TU OBJETIVO: Prolonga el texto sobre el dolor que deja la pandemia, a partir de su última oración.

━━━ SECCIÓN DEL DOCUMENTO

No te mueras, Tata. Me dijo mi nieta Zamara. Me extrañó la expresión directa. Y por el acento tierno que le puso más. Me descontrolé al principio. No. No, mi niña, no me moriré, ten la seguridad. Me moriré, cuando Dios quiera. Ella sabe de mis peripecias de salud. Y se da cuenta de todo. Y así como ella yo me doy cuenta también de lo que nos pasa en este estado, donde el dolor es sombra negra en miles de hogares. No soy experto en estadísticas y carezco por lo tanto de cifras tangibles, pero me arriesgo a decir que en gran porcentaje de las familias hemos tenido- por desgracia- la partida de un ser querido.
Esta pandemia nos sorprendió en plena felicidad. Inicio de siglo y década. Y por lo súbito que llegó no tuvimos ni tenemos aún asideros para enfrentarla. Y salvo los cuidados básicos, que muchos no los tenemos por lo demás estamos de pechito, para pagar las consecuencias cuando nos llega el virus.
Voy este día a comentar ese dolor sin límites que confrontamos. Los lutos y la ansiada búsqueda de salud en los hospitales locales, que por desgracia son ya insuficientes.

━━━━━━
━━━ DATOS SIGUIENTES

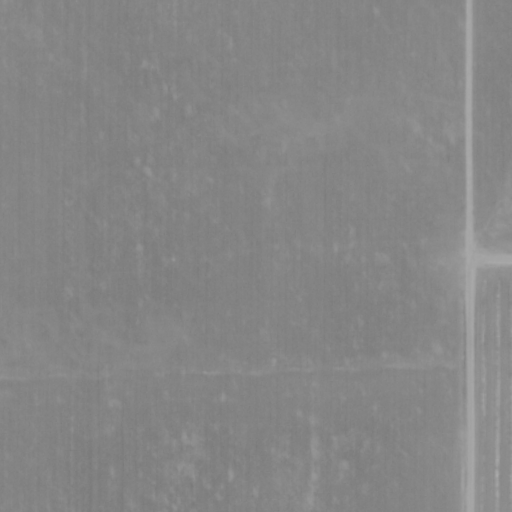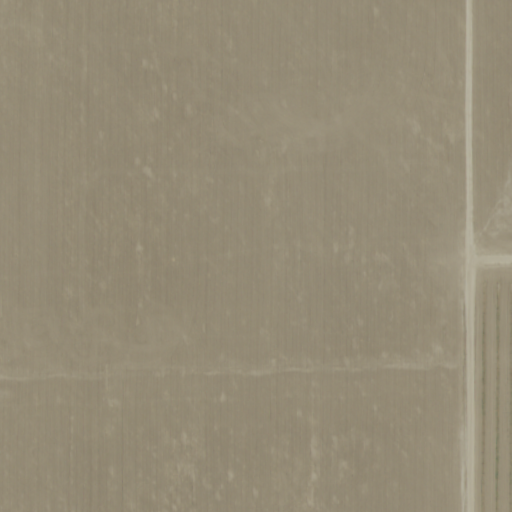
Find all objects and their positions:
crop: (256, 256)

━━━━━━

PROBLEMA RESUELTO:
Ese dolor amargo cuando nuestros mayores se nos van en la camilla. O en las salas de urgencias. El retorno de los familiares a casa sin ellos, es el más grande vacío que podemos sentir.
Límites del dolor ¿ Solución? No la hay por lo inexorable. Lo que sí podemos es la revisión de las causas. Cuidarnos, entender dos cosas fundamentales: El COVID, no se ha ido. Debemos actuar en consecuencia. No torearlo. Y lo segundo cerrar filas en familia y lo digo por la atención a los enfermos de casa. Más calidad de vida. Más cuidados.
Es difícil abordar estos temas que no son agradables, pero son tan reales y tan crueles que nos mantienen a todos secuestrados y con emociónes- Iease estrés- Al borde.